Under Genereux’s guidance, Morristown Medical Center will expand its capability to offer high-quality minimally invasive heart intervention, and ensure inclusion in new single, multi-center, national and international clinical trials, offering patients the most advanced treatments and interventions available.
A celebrated researcher since the beginning of his career, he was awarded the prestigious Thomas J. Linnemeier Spirit of Interventional Cardiology Young Investigator Award at the 2012 Transcatheter Cardiovascular Therapeutics (TCT) scientific symposium, the world’s premier educational meeting specializing in interventional cardiology.
Genereux currently serves as Director of the Angiographic Core Laboratory for the Cardiovascular Research Foundation, a nonprofit research and educational organization dedicated to helping doctors improve survival and quality of life for people suffering from heart and vascular disease.

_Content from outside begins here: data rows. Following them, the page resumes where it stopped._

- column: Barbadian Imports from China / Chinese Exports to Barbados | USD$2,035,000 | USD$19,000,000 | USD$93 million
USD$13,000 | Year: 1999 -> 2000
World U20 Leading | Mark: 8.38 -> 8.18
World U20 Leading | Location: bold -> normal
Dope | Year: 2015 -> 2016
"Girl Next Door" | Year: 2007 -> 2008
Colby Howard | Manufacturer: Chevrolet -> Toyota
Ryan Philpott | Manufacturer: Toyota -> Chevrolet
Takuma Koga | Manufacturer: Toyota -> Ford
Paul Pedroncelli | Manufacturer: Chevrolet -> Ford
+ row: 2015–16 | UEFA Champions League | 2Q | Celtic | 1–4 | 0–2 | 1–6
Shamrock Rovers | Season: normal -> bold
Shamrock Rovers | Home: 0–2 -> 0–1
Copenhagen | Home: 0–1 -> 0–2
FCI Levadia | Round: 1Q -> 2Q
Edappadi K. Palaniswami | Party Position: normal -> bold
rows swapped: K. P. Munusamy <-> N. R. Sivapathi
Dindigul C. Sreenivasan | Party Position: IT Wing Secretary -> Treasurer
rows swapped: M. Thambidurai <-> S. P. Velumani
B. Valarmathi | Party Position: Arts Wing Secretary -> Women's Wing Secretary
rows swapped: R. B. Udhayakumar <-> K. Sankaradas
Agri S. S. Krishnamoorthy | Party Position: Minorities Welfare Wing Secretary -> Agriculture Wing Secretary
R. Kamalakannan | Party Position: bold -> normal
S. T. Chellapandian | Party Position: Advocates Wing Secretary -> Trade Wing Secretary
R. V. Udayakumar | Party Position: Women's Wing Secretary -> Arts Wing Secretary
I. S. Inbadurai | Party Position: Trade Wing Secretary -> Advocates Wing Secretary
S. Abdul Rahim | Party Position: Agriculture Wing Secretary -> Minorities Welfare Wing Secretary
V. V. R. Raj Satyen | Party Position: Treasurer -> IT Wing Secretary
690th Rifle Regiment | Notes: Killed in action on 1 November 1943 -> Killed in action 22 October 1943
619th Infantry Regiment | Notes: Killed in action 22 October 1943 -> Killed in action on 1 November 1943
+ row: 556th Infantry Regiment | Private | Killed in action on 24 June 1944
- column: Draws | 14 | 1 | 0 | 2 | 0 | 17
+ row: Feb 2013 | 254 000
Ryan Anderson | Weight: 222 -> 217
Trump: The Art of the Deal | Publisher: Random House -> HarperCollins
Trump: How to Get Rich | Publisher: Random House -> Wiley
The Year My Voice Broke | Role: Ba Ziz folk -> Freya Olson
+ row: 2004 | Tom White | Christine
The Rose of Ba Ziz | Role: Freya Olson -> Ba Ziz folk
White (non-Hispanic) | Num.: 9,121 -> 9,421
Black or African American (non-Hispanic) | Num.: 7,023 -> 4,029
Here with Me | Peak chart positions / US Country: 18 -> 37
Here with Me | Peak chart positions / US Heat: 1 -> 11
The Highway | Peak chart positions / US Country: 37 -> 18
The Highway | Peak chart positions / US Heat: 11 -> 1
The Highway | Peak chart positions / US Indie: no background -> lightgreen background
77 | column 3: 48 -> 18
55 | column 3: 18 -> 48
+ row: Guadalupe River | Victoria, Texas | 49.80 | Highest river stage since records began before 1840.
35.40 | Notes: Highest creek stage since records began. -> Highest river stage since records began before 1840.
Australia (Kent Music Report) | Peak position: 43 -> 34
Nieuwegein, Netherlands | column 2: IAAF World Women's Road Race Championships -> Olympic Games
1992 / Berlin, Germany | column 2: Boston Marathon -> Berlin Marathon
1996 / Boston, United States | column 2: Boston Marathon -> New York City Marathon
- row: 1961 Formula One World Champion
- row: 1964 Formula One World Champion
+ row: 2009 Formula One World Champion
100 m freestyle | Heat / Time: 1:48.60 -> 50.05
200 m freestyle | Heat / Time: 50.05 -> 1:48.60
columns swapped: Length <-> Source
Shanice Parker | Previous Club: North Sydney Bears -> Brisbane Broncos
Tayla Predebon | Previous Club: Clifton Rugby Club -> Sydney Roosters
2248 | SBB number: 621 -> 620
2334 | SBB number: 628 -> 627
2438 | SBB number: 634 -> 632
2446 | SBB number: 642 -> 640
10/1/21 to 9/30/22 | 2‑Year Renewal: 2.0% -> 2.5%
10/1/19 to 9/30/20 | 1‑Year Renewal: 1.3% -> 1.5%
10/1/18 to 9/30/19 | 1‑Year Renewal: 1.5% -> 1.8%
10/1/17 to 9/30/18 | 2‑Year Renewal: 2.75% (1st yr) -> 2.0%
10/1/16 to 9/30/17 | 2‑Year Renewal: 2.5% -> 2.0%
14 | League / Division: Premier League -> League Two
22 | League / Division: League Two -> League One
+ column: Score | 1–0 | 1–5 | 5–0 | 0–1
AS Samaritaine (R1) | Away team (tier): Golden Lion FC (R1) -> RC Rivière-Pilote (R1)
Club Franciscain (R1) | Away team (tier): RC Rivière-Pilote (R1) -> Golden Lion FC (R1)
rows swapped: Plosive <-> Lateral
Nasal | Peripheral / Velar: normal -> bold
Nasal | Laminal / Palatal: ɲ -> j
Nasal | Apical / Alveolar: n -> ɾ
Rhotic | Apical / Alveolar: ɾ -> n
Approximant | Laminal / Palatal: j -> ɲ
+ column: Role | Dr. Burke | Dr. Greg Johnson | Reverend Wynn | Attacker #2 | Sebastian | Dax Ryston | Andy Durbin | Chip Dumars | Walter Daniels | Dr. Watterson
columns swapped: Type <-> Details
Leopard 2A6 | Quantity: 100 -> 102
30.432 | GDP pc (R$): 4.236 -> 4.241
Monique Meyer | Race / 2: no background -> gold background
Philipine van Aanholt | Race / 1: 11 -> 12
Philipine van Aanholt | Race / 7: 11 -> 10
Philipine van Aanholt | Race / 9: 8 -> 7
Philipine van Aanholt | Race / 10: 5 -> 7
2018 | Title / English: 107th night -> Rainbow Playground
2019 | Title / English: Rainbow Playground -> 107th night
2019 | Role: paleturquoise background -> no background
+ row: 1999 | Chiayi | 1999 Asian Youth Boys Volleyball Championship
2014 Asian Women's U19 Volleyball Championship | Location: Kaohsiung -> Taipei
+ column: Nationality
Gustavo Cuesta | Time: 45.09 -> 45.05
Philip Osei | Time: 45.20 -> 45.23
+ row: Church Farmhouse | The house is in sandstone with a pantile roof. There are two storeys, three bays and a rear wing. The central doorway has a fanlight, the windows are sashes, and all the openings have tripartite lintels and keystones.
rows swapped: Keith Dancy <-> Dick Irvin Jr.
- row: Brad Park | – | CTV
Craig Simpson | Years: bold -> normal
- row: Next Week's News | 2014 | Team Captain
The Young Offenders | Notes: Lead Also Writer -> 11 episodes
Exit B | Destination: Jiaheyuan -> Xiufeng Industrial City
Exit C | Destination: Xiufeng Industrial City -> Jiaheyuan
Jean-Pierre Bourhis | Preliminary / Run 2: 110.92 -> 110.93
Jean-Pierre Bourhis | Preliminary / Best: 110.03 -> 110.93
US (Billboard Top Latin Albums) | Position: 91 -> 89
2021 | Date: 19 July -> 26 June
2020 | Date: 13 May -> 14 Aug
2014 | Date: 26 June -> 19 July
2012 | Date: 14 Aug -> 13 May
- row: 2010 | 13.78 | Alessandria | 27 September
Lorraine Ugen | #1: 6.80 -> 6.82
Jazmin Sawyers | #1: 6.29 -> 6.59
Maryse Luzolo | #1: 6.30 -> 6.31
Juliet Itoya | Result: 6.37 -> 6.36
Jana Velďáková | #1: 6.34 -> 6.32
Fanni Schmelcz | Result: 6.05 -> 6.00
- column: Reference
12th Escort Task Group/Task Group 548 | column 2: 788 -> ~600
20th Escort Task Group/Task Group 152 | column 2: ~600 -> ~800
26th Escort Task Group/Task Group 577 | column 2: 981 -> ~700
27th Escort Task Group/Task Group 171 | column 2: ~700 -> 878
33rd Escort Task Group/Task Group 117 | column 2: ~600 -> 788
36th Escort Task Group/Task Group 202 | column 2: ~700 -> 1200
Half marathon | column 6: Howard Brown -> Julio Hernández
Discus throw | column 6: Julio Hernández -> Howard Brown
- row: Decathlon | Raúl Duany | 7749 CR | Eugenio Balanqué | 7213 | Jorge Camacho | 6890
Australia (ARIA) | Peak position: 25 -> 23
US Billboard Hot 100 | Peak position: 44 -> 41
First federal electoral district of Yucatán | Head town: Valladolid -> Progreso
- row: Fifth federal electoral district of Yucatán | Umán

He is also a practicing interventional cardiologist at Hopital du Sacre Coeur de de Montreal in Canada, and was a prior faculty of Columbia University Medical Center in New York.
He received his medical degree from the Universite’ de Montreal, Quebec, Canada and performed his interventional cardiology and structural heart fellowship at Columbia University. His research interests include transcatheter valve therapy, high-risk percutaneous coronary intervention, novel therapeutic approach to coronary artery calcification, less invasive radial approach, and risk stratification of patient undergoing coronary intervention and aortic valve replacement.